Ideal Pattern for Financial Events (Broker-Level Retry)

The in-process backoff approach works well for most events. However, for high-stakes financial messages (like PaymentCmdCreateSession), a more resilient production-grade alternative is broker-level retry using a dedicated RabbitMQ RetryExchange and WaitQueue. This is the pattern the Payment Service would ideally use:

How it would work:

  1. Failure — The Payment Service fails to reach the Stripe API. It Nack(requeue=false) the message.
  2. DLX Bounce — The PaymentTripResponseQueue is configured with x-dead-letter-exchange pointing to a PaymentRetryExchange.
  3. Wait Queue — The PaymentRetryExchange routes the message to a PaymentWaitQueue with x-message-ttl: 5000ms and no consumers.
  4. Resurrection — After 5 seconds the message expires in the WaitQueue. A second DLX routes it back to the original TripExchange.
  5. Retry — The Payment Service receives the message again and reattempts the Stripe call.

[!IMPORTANT] The key advantage over Go-level backoff is crash resilience — if the Payment Service pod restarts mid-backoff, the message is safely preserved in the broker's PaymentWaitQueue rather than lost in-memory. For a production payment system, this is the recommended approach.
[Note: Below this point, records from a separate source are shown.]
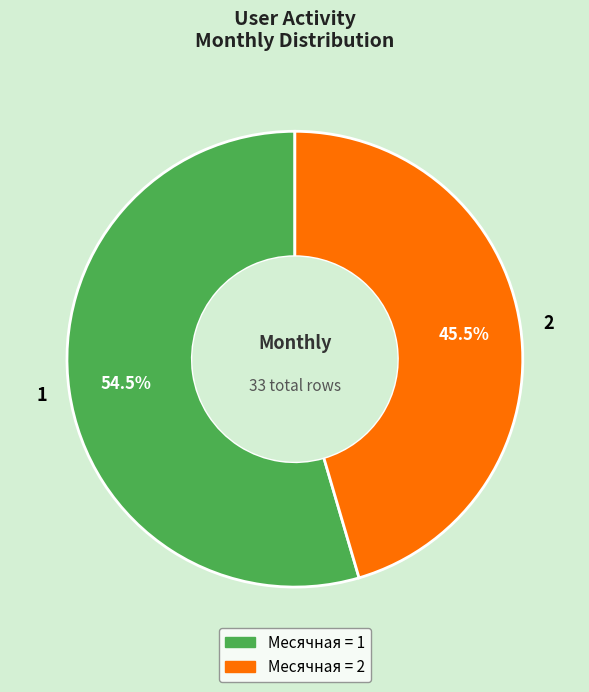

What is the total percentage of 1 and 2?

100.0%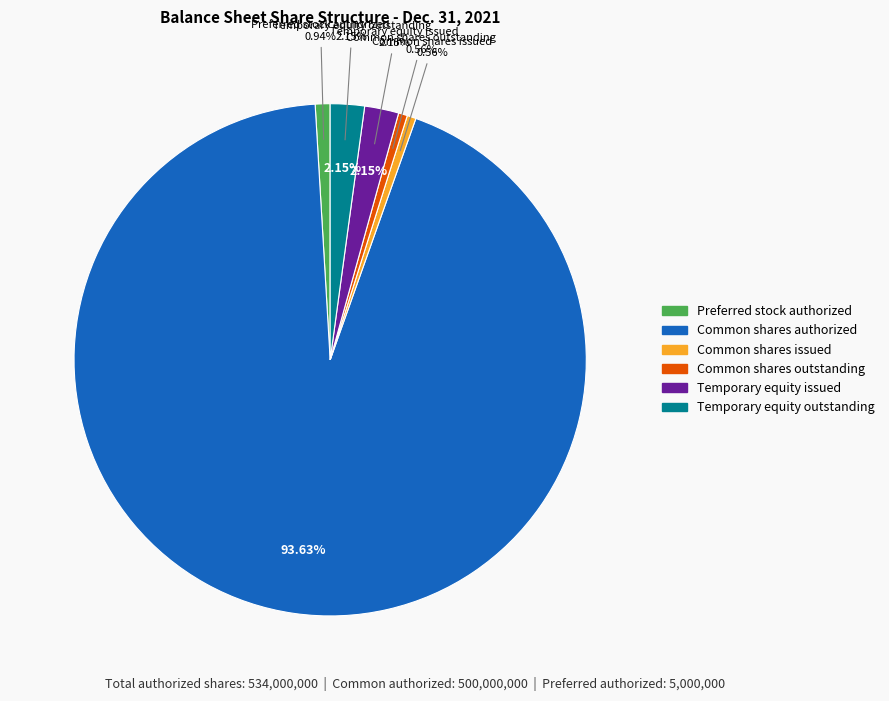

True or false: Temporary equity issued accounts for 1% of the total.

False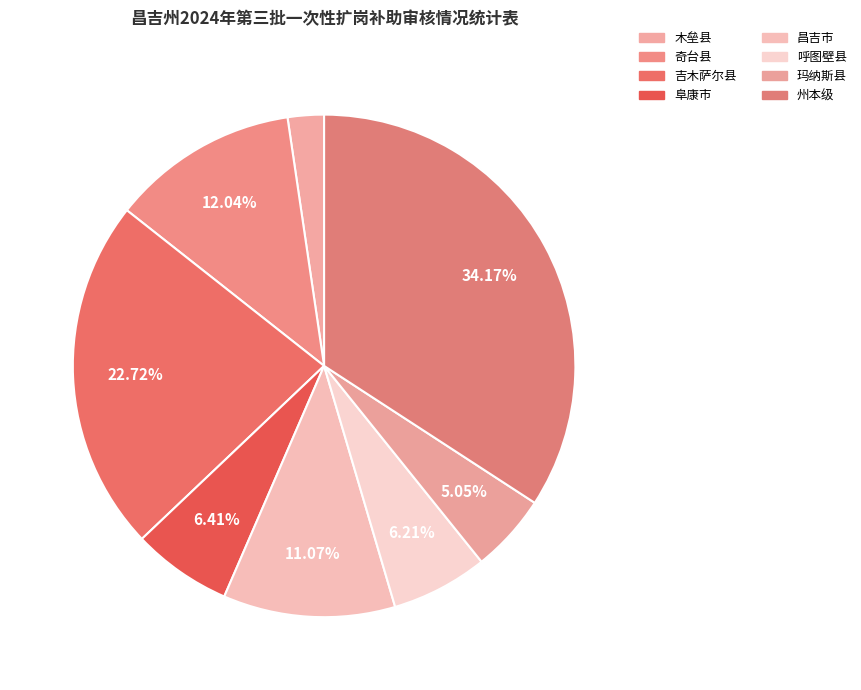

How many slices are in this pie chart?

8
See the Payment Service reliability notes for context on the current implementation.


2. Trip Request TTL & DLQ Workflow

To ensure riders aren't left waiting indefinitely, driver search requests have a strict time limit enforced natively by the message broker.

Queue Configuration

The find_available_drivers queue is declared with:

  • x-message-ttl: 120000 (120 seconds). Any unprocessed message is automatically moved after this window.
  • x-dead-letter-exchange: dlx. This exchange handles redirected "dead" messages.
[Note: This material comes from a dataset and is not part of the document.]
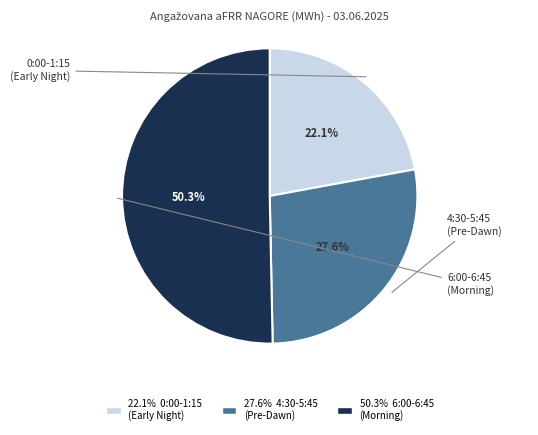

Count the number of slices in the pie.

3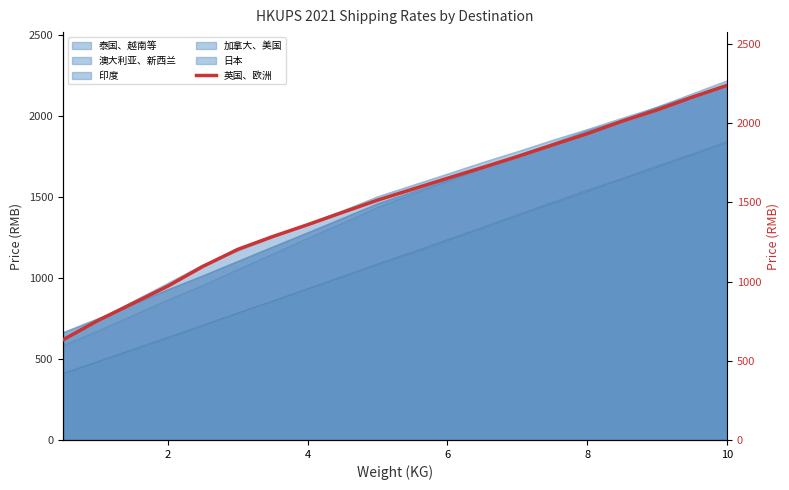

What is the difference between the maximum and second lowest values?

1485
DLQ Termination — Three Paths

Messages reach the DLQ via three distinct paths:

TriggerErrorOutcome
All matching drivers rejected the rideexhausted_all_driversAMQP Reject → DLQ
12-driver retry cap reachedmax_driver_retries_reachedAMQP Reject → DLQ
Message sat in queue for 120s with no ACKBroker TTL expiryBroker moves to DLQ
Rider increased fare — old payload is staleoutdated_fareAMQP Reject → DLQ (silently)

In all cases, the API Gateway's dlq_consumer identifies whether the dead-lettered message originated from find_available_drivers (via x-death headers) and sends a TripEventNoDriversFound WebSocket alert to the rider's frontend.
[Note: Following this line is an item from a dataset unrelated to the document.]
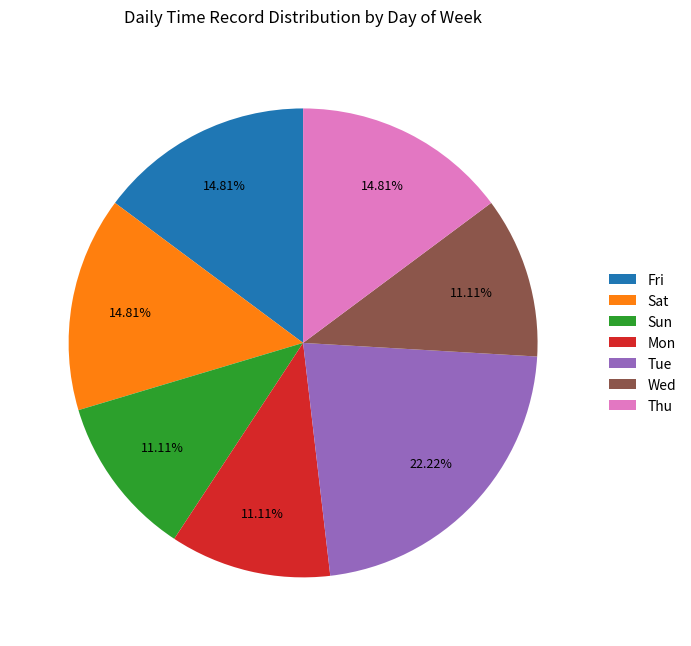

Is the sum of Tue and Sat greater than half?

No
func isDriverSearchTTLExpired(d amqp.Delivery) bool {
// ...
return (reason == "expired" || reason == "rejected") && queue == messaging.FindAvailableDriversQueue
}

Rider Experience

On the frontend, the rider sees a live 120-second countdown timer. When the DLQ triggers:

  1. The UI switches to the "No drivers found" screen.
  2. The rider is prompted to either Cancel or Increase Fare to restart a fresh search.

[!NOTE] Only the DLQ triggers the "No drivers found" notification — no service manually publishes this event. This ensures architectural consistency.


3. Quality of Service (QoS)

To ensure fair message consumption across horizontally scaled containers (e.g., three instances of trip-service running simultaneously), consumers restrict their prefetch to exactly 1 message at a time:

err := r.Channel.Qos(
1, // prefetchCount: Limit to 1 unacknowledged message per consumer
0, // prefetchSize: No limit on message size
false, // global: Apply per consumer, not per channel
)

This prevents a single fast instance from hoarding messages while others remain idle.